• Source data
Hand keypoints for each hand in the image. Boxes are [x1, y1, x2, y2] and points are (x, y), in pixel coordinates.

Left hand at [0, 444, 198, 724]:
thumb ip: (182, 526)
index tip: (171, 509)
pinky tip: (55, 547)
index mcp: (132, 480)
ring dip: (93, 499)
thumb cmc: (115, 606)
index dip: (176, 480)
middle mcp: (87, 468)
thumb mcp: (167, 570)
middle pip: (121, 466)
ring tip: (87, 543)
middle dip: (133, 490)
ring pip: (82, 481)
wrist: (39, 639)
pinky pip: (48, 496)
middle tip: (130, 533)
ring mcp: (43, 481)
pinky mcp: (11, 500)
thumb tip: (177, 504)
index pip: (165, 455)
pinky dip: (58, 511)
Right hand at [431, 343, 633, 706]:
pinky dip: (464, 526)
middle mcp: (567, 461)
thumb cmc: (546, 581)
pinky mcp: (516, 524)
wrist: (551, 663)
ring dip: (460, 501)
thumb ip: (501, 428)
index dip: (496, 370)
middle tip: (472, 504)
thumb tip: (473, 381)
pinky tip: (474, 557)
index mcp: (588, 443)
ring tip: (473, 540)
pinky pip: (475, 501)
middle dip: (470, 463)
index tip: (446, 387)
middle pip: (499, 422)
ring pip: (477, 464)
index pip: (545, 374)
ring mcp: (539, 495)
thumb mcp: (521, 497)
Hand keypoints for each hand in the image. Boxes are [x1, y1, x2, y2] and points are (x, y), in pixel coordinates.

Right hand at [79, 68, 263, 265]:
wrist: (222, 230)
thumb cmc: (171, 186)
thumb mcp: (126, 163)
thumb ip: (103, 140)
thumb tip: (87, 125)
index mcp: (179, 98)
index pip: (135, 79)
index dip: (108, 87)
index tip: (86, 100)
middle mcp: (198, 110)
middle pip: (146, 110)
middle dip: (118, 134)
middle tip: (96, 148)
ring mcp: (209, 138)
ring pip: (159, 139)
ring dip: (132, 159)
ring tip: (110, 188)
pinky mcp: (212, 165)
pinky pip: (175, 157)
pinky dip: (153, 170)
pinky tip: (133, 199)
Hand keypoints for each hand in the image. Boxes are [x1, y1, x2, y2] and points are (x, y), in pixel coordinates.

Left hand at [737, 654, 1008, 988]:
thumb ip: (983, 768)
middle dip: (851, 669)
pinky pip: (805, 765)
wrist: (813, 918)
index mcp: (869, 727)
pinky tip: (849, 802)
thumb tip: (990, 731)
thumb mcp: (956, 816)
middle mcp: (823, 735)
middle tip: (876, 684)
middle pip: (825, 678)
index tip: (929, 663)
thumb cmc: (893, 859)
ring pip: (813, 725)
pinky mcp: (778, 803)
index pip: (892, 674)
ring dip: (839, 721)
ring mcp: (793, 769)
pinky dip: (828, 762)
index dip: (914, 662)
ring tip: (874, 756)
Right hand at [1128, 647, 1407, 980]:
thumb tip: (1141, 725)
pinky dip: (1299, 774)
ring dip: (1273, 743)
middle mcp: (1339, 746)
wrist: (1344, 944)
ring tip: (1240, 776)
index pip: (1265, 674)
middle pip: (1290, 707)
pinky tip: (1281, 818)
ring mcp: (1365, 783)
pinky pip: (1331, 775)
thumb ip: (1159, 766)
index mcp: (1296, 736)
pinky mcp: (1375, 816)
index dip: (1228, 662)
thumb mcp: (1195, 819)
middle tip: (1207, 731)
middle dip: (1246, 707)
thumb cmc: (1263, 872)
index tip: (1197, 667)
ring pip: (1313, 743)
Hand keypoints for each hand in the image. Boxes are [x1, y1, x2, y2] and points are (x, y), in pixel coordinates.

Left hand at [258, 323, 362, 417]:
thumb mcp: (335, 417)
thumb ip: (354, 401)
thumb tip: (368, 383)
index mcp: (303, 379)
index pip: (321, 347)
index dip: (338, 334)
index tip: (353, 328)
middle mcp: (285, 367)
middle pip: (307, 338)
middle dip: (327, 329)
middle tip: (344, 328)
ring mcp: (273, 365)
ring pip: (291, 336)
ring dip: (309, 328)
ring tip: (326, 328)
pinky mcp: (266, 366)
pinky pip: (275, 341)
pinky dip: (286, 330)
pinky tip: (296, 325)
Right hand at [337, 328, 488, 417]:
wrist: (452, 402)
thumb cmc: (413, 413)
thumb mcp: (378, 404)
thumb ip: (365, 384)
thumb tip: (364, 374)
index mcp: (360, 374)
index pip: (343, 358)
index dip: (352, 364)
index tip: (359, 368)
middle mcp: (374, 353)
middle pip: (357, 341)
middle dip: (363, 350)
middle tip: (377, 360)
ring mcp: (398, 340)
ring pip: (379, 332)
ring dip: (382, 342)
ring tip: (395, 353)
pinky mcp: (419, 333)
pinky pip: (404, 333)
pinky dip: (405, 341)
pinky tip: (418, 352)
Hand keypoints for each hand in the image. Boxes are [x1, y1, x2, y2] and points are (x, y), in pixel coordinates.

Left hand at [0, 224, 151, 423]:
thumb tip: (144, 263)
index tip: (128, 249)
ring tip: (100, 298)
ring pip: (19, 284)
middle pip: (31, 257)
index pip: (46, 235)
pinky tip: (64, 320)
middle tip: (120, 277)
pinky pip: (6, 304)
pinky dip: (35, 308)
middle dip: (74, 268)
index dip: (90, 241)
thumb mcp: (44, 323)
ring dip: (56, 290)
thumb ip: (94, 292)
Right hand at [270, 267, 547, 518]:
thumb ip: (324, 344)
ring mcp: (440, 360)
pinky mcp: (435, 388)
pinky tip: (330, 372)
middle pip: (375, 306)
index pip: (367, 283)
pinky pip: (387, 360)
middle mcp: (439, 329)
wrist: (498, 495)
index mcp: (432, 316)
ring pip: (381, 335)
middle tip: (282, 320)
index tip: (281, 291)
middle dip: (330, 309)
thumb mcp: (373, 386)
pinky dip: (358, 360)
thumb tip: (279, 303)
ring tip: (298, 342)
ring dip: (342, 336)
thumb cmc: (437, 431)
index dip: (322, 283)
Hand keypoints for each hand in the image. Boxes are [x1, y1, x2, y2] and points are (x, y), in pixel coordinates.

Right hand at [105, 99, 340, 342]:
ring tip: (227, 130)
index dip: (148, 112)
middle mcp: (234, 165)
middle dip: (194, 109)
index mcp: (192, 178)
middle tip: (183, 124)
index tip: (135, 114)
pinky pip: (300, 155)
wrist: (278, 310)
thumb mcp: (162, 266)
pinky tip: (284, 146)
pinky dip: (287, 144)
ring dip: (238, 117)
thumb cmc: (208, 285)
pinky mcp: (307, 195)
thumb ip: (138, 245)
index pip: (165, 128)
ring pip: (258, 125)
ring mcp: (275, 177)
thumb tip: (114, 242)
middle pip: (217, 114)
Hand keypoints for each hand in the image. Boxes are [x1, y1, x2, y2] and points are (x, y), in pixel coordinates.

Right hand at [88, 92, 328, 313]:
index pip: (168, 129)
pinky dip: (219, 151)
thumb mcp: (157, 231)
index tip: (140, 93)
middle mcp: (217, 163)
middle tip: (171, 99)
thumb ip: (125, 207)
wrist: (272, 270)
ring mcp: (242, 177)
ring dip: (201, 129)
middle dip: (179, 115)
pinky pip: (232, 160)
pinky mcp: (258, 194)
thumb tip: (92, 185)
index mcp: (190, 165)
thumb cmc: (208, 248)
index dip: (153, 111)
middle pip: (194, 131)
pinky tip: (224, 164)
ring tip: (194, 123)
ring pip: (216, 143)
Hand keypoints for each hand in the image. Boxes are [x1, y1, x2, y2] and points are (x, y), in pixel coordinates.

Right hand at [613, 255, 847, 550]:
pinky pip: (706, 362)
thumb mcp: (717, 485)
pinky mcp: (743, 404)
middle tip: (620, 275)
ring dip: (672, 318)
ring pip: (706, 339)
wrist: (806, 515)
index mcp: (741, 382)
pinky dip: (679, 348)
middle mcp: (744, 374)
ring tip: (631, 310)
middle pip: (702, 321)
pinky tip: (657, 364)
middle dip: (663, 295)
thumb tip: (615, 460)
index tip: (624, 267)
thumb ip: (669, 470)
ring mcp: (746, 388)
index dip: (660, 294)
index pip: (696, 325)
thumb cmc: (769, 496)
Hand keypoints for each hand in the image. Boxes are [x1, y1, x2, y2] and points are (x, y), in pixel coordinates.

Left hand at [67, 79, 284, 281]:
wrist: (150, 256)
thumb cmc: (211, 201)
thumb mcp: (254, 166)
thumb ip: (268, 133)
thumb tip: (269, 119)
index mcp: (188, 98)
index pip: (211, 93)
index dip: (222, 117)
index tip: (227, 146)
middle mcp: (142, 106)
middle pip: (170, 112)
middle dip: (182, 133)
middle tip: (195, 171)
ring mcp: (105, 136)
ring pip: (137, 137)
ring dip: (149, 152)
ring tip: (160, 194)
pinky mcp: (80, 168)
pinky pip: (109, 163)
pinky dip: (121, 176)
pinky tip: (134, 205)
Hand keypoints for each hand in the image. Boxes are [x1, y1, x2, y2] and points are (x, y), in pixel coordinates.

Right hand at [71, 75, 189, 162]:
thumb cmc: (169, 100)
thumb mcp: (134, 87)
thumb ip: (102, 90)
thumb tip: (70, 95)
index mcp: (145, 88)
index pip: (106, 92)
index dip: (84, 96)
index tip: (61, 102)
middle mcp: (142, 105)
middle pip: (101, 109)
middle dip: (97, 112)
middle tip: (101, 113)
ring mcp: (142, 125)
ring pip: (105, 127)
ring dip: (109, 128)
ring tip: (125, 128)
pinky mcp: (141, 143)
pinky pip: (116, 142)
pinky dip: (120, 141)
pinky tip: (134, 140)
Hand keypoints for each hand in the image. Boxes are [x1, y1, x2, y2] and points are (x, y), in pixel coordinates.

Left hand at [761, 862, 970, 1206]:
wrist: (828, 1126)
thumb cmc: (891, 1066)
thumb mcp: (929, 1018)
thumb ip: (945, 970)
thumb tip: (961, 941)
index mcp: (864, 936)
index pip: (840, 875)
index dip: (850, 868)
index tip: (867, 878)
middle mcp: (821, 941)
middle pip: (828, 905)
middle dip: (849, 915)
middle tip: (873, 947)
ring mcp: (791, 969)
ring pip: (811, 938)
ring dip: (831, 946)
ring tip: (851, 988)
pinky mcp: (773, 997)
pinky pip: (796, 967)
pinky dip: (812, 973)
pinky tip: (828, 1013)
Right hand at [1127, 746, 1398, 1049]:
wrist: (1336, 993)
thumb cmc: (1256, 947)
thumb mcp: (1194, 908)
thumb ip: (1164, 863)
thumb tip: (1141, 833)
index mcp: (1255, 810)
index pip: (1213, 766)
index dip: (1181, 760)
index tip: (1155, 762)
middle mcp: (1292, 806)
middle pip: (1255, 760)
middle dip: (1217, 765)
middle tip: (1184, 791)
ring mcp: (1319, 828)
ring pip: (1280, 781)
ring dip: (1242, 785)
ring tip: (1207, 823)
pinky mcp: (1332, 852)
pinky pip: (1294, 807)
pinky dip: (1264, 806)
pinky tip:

• Aim of the exercise
Count the lines in the records above that contain the word "Left", and give only the number.

• Written answer
6